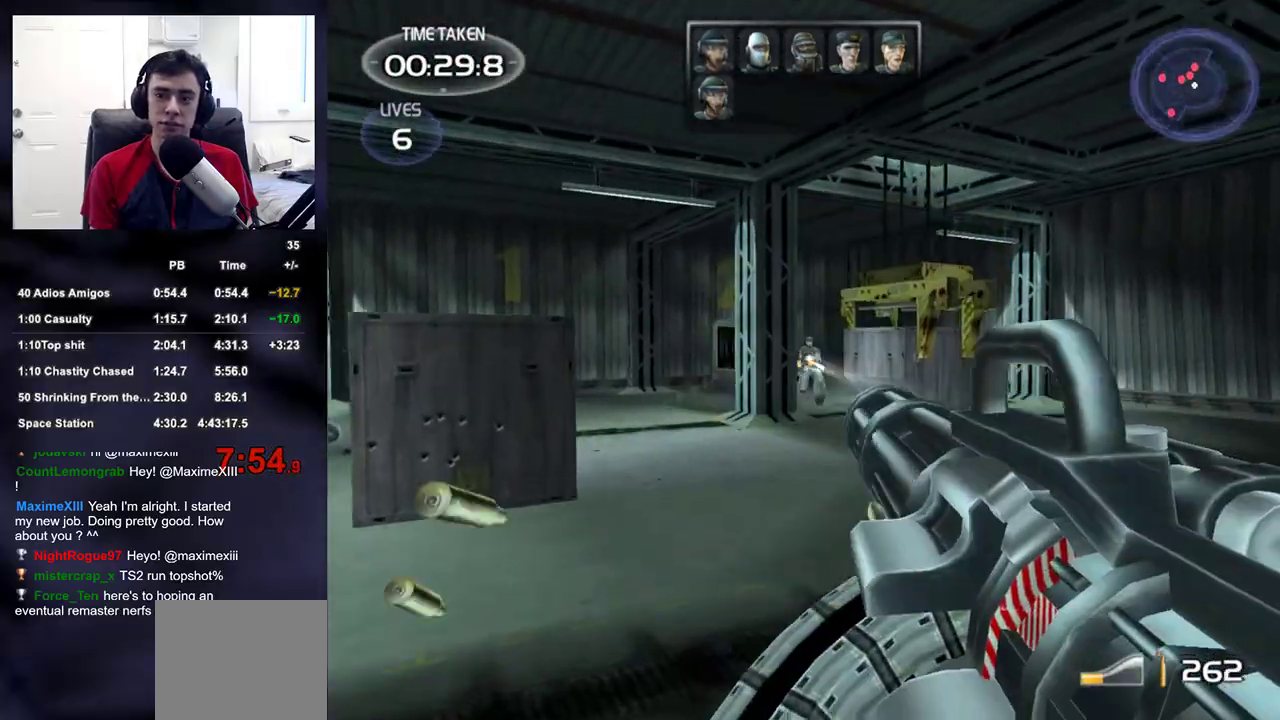
Gameplay with a controller (PlayStation layout); each line is a JSON object with the inputs held at the frame after it (dt_ms = milliseconds from this image to that frame). "events" lists button and stick changes between this image and that frame as [ms after this image, input, new state], when the widget could be followed in between.
{"dt_ms": 1000, "buttons": ["L2"], "left_stick": "up-left", "right_stick": "right"}
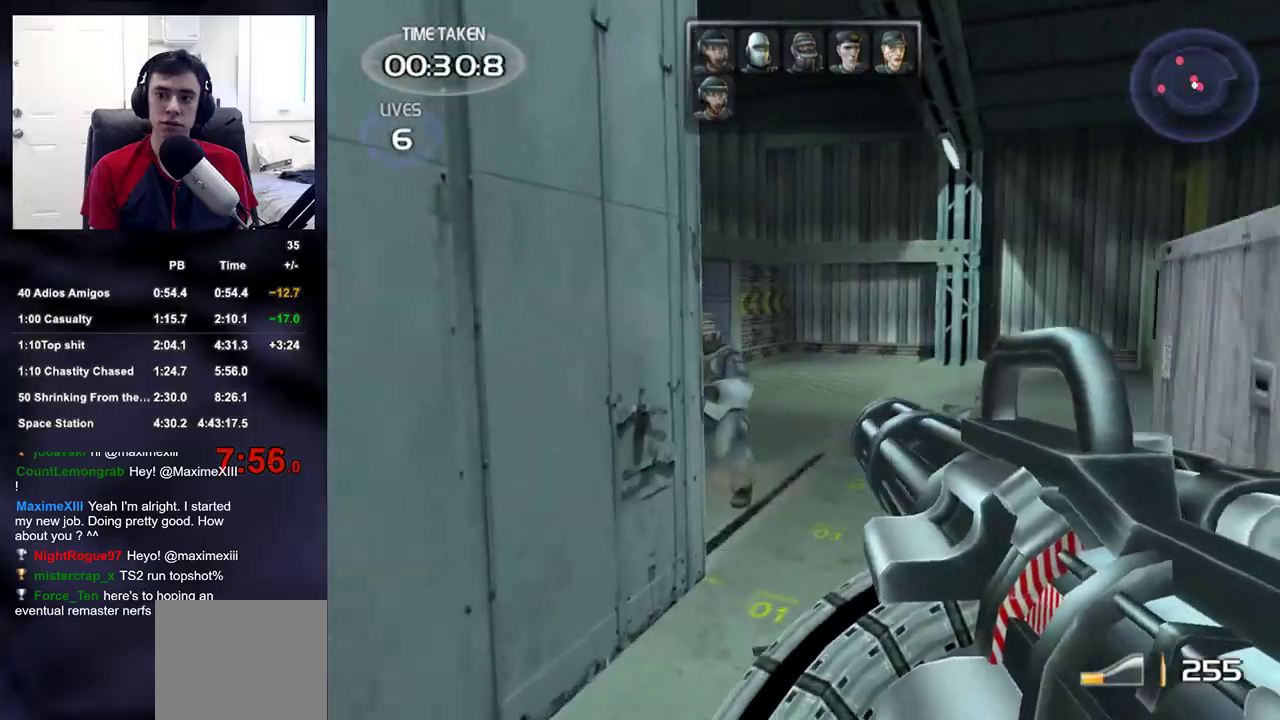
{"dt_ms": 500, "buttons": ["R2"], "left_stick": "center", "right_stick": "left", "events": [[67, "right_stick", "center"], [150, "right_stick", "left"], [183, "left_stick", "up-right"], [233, "R2", "down"], [283, "right_stick", "center"], [400, "right_stick", "left"], [483, "left_stick", "center"], [500, "L2", "up"]]}
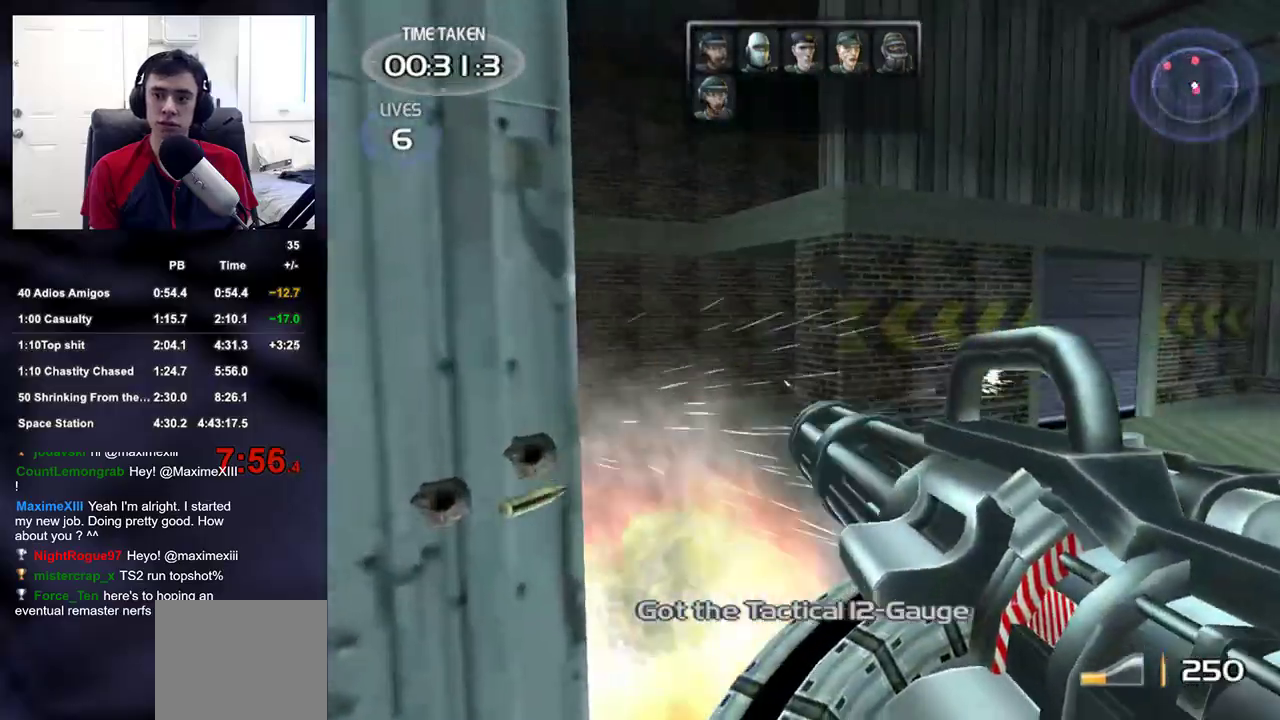
{"dt_ms": 500, "buttons": ["L2"], "left_stick": "up", "right_stick": "center", "events": [[17, "right_stick", "center"], [67, "R2", "up"], [83, "left_stick", "up"], [500, "L2", "down"]]}
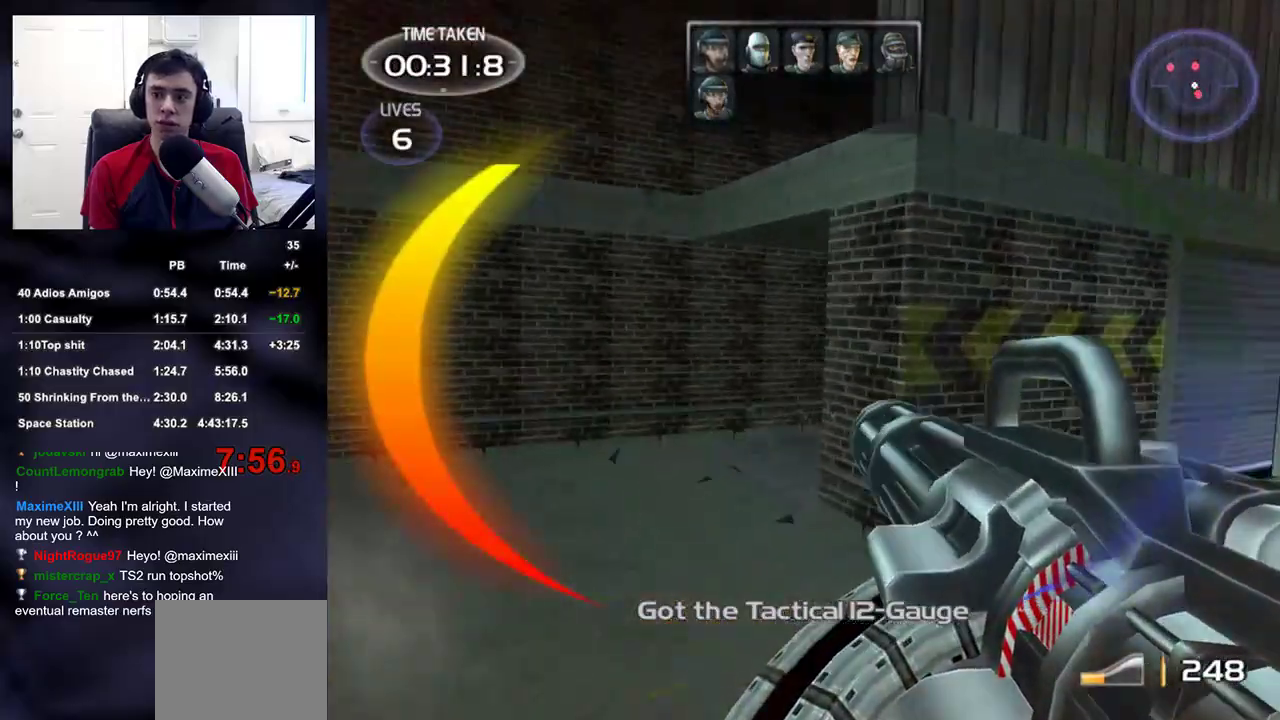
{"dt_ms": 500, "buttons": ["L2"], "left_stick": "up", "right_stick": "center", "events": [[183, "right_stick", "right"], [317, "right_stick", "center"]]}
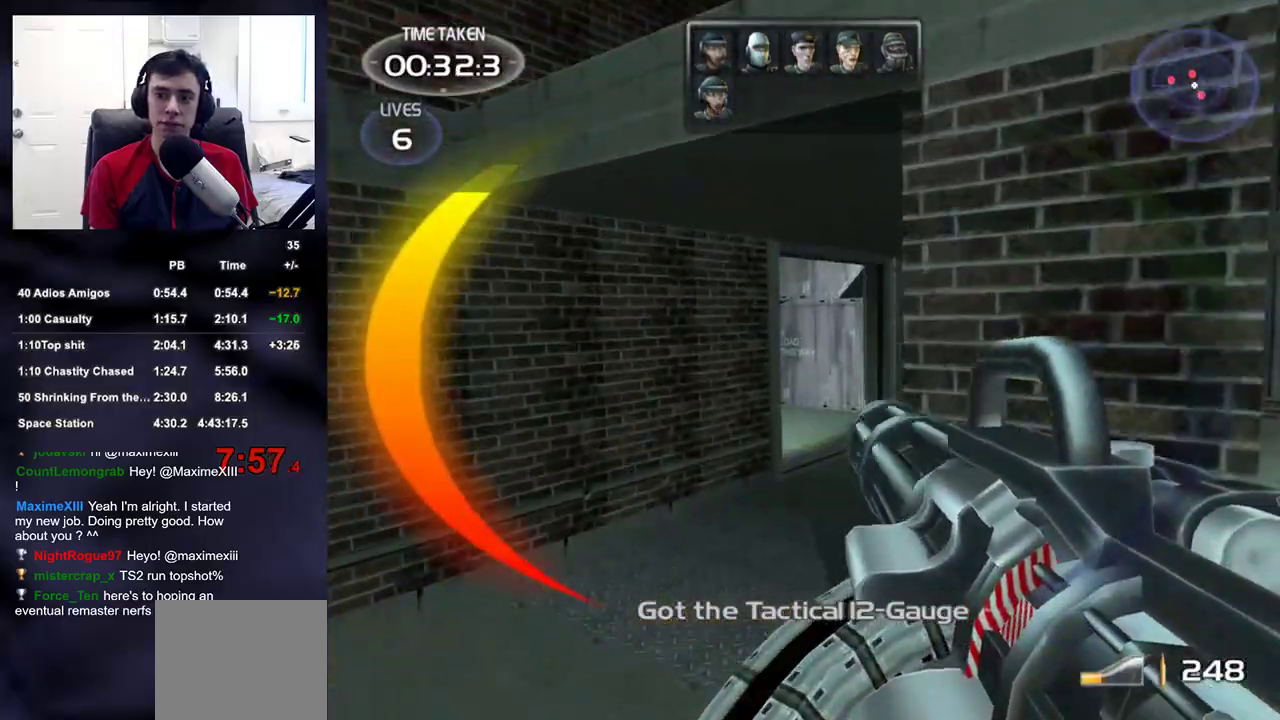
{"dt_ms": 500, "buttons": [], "left_stick": "up-right", "right_stick": "left", "events": [[417, "left_stick", "up-right"], [467, "right_stick", "left"], [500, "L2", "up"]]}
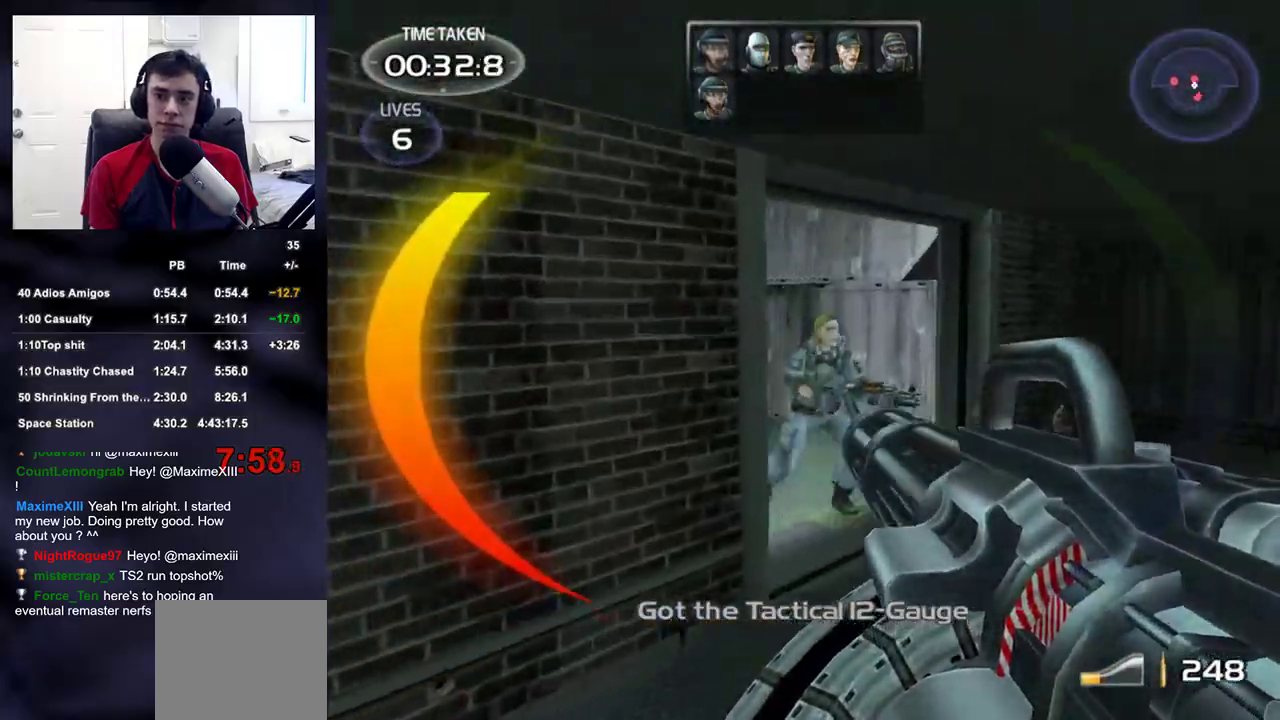
{"dt_ms": 500, "buttons": ["R2"], "left_stick": "up-right", "right_stick": "left", "events": [[67, "right_stick", "center"], [150, "R2", "down"], [217, "right_stick", "left"]]}
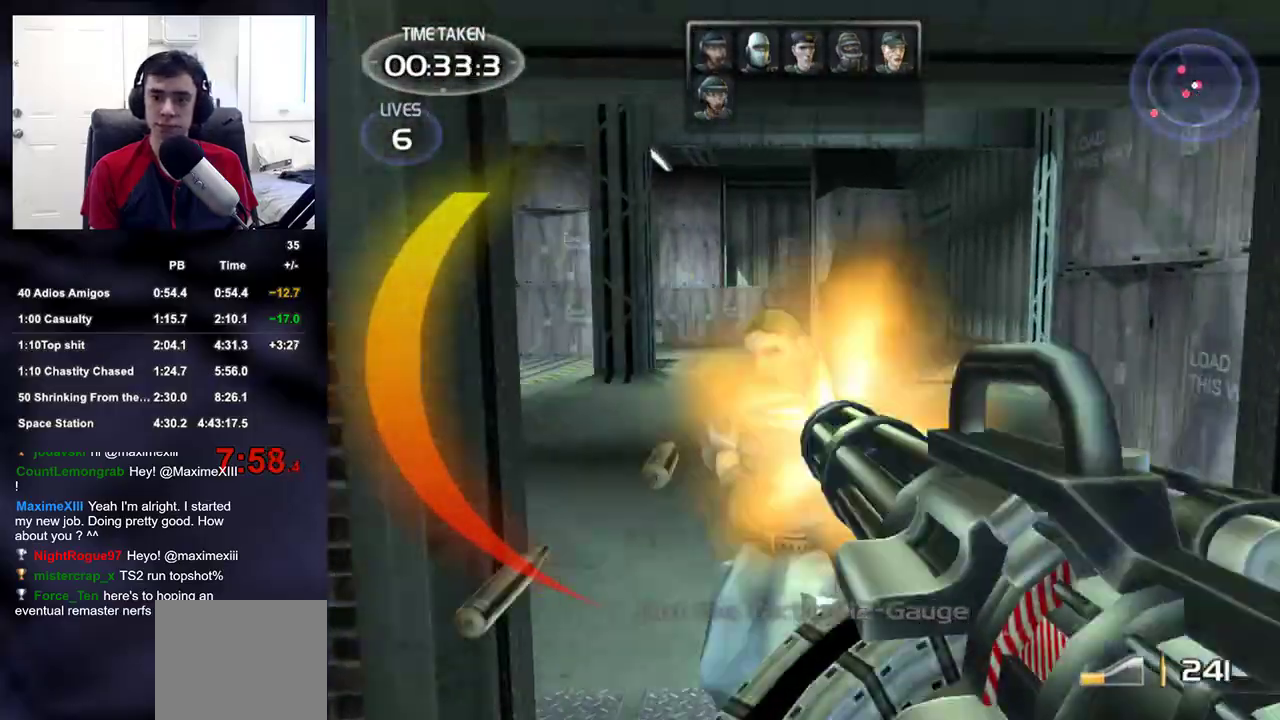
{"dt_ms": 500, "buttons": ["R2"], "left_stick": "up", "right_stick": "up", "events": [[100, "R2", "up"], [217, "right_stick", "up-left"], [300, "left_stick", "up"], [417, "right_stick", "up"], [467, "R2", "down"]]}
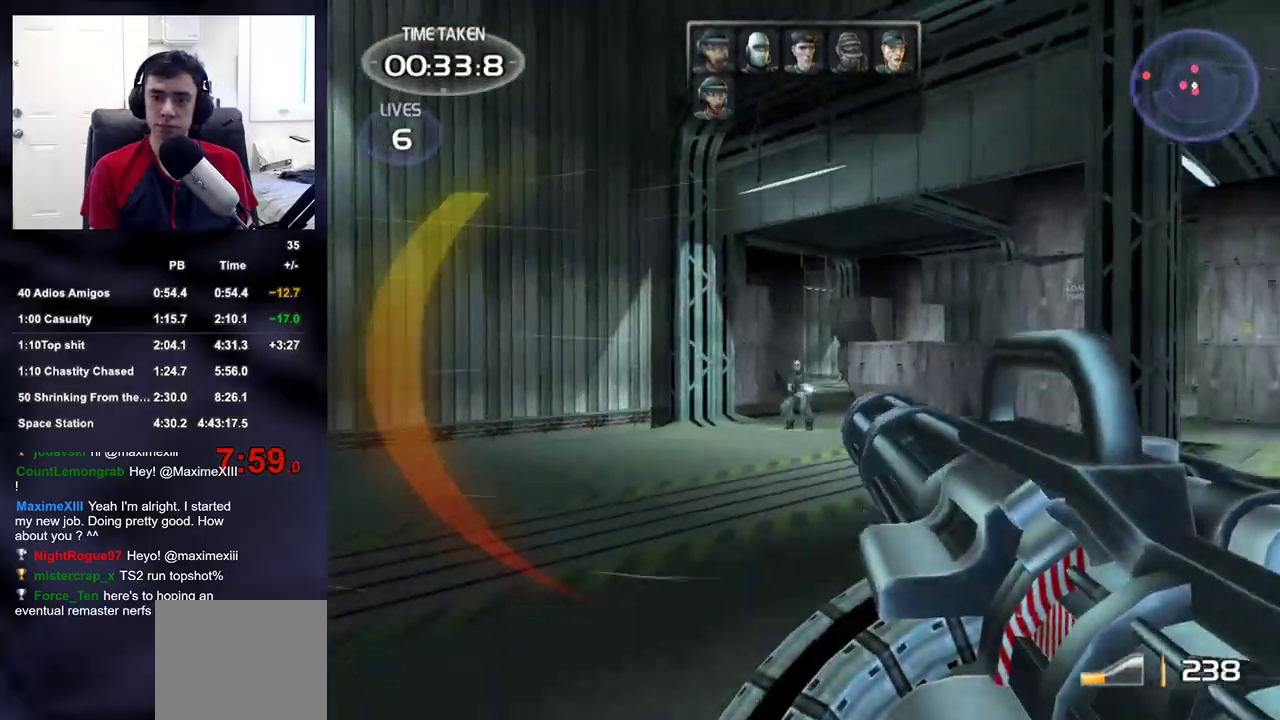
{"dt_ms": 500, "buttons": ["R2"], "left_stick": "up", "right_stick": "down-right", "events": [[17, "right_stick", "center"], [267, "right_stick", "right"], [317, "right_stick", "center"], [450, "right_stick", "down-right"]]}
=======
Problem requirements:
All entries should be restated word for word; no images belong in the copy.

Exercise output:
Gameplay with a controller (PlayStation layout); each line is a JSON object with the inputs held at the frame after it (dt_ms = milliseconds from this image to that frame). "events" lists button and stick changes between this image and that frame as [ms after this image, input, new state], when the widget could be followed in between.
{"dt_ms": 1000, "buttons": ["L2"], "left_stick": "up-left", "right_stick": "right"}
{"dt_ms": 500, "buttons": ["R2"], "left_stick": "center", "right_stick": "left", "events": [[67, "right_stick", "center"], [150, "right_stick", "left"], [183, "left_stick", "up-right"], [233, "R2", "down"], [283, "right_stick", "center"], [400, "right_stick", "left"], [483, "left_stick", "center"], [500, "L2", "up"]]}
{"dt_ms": 500, "buttons": ["L2"], "left_stick": "up", "right_stick": "center", "events": [[17, "right_stick", "center"], [67, "R2", "up"], [83, "left_stick", "up"], [500, "L2", "down"]]}
{"dt_ms": 500, "buttons": ["L2"], "left_stick": "up", "right_stick": "center", "events": [[183, "right_stick", "right"], [317, "right_stick", "center"]]}
{"dt_ms": 500, "buttons": [], "left_stick": "up-right", "right_stick": "left", "events": [[417, "left_stick", "up-right"], [467, "right_stick", "left"], [500, "L2", "up"]]}
{"dt_ms": 500, "buttons": ["R2"], "left_stick": "up-right", "right_stick": "left", "events": [[67, "right_stick", "center"], [150, "R2", "down"], [217, "right_stick", "left"]]}
{"dt_ms": 500, "buttons": ["R2"], "left_stick": "up", "right_stick": "up", "events": [[100, "R2", "up"], [217, "right_stick", "up-left"], [300, "left_stick", "up"], [417, "right_stick", "up"], [467, "R2", "down"]]}
{"dt_ms": 500, "buttons": ["R2"], "left_stick": "up", "right_stick": "down-right", "events": [[17, "right_stick", "center"], [267, "right_stick", "right"], [317, "right_stick", "center"], [450, "right_stick", "down-right"]]}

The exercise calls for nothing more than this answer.